Want to avoid devastating collision damage? Avoid collisions.

In the meantime I wonder how horrific it will be when a high-speed military helo takes out a powered parachute operator.
 
3D dave,
Well you are cheery tonight.
The one thing I got out of this, was that bird strikes tended to mess up the leading edges then the bird disintegrated into mush.
The Drone did more internal damage. I did a canopy repair on a glider some years ago where the pilot had a close encounter of the wrong kind with a turkey vulture. Apart from blood and feathers all over the pilot and a broken canopy , no real harm done. It looks like from this report that a similar collision with a drone would do more damage because the drone stays together.
B.E.

You are judged not by what you know, but by what you can do.
 
Bitter, just very bitter. Frankly winglets have been more damaging to aviation than non-weaponized drones are likely to ever be, but even though they do damage there's no anti-winglet frenzy.

,not to mention the nearly once a month story about some wing or tail taking it from a scimitar during ground handling.

The case against drones is simple - create new laws, incarcerate more people, and not make a bit of difference to flight safety, because it makes pilots feel good to see someone punished for what someone else might do and lets legislators put another fraudulent feather in their caps.
 
They can also be the victim Dave,
I had a Varieze that was minding its own business on an airport tiedown, in Alabama, when a king air taxied by, and over, its wing removing one of its winglets.
B.E.

You are judged not by what you know, but by what you can do.
 
Let me lead with this 'old True story'...

Scientists at NASA have developed a gun built specifically to launch dead chickens at the windshields of airliners, military jets and the space shuttle, all traveling at maximum velocity.
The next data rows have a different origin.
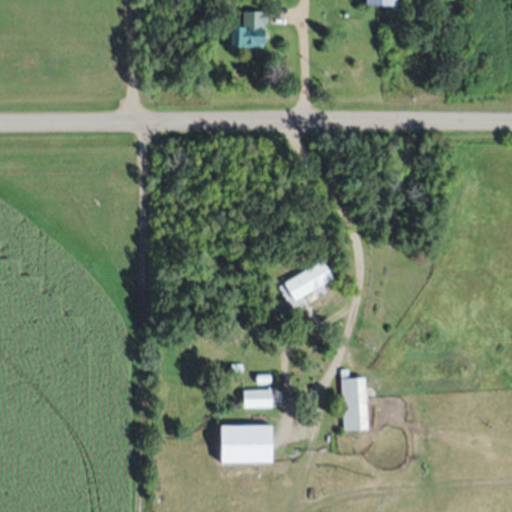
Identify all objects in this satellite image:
building: (374, 3)
building: (246, 33)
road: (305, 60)
road: (256, 117)
building: (304, 281)
road: (350, 325)
building: (253, 400)
building: (350, 404)
building: (239, 445)
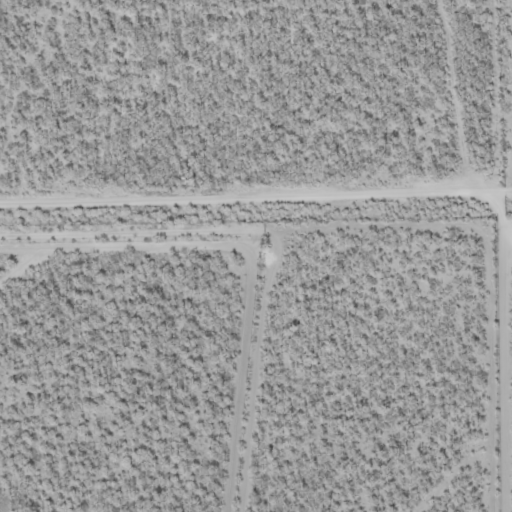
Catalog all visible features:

The idea is to simulate the frequent incidents of collisions with airborne fowl to test the strength of the windshields.

British engineers heard about the gun and were eager to test it on the windshields of their new high speed trains. Arrangements were made. But when the gun was fired, the engineers stood shocked as the chicken hurled out of the barrel, crashed into the shatterproof windshield and smashed it to smithereens, crashed through the control console, snapped the engineer's backrest in two and embedded itself in the back wall of the cabin.

Horrified, Britons sent NASA the disastrous results of the experiment, along with the designs of the windshield, and begged the US scientists for suggestions.

NASA's response was just one sentence: "Thaw the chicken."
--------
Frozen chickens and hard-bodied objects have one thing in common... little/no deformation to absorb/spread energy on impact.

Heavy warm-bodied birds inhabit the skies... along with chickens in Far Side cartoons[?]... Which represent a known real and serious threat to aircraft structures/systems, life and limb. We have all seen the photos of bird impacts on radomes, leading edges and windshields.
NOW, light weight small toy and hobbyist UAVs probably represent no major threat to aviation in-general... except for, maybe, ultralight aircraft and helicopters, parachutists/paragliders and anyone in an open cockpit aircraft.

BUT the size weight/density and of UAVs is growing higher and higher by the day...

Drone Crashes During World Cup Race in Italy just behind a down hill skier during an event... the UAV is a comparative monster... relative to a 'camera equipped Parrot drone' 'Toy'.
The obvious element is that fragile humans inhabit aircraft... where non-aviator 'computer-gamer' types... who barely understand their UAVs... much-less understand the catastrophic implications of collisions and/or the distraction the vehicles cause... are beginning to fly in the same airspace as humans that can die. See-and-avoid is the general 'law of the air'... but what about out-a-bounds UAVs? WHEN COLLISIONS HAPPEN, THEN WHAT ARE THE MORAL, ETHICAL AND LEGAL IMPLICATIONS?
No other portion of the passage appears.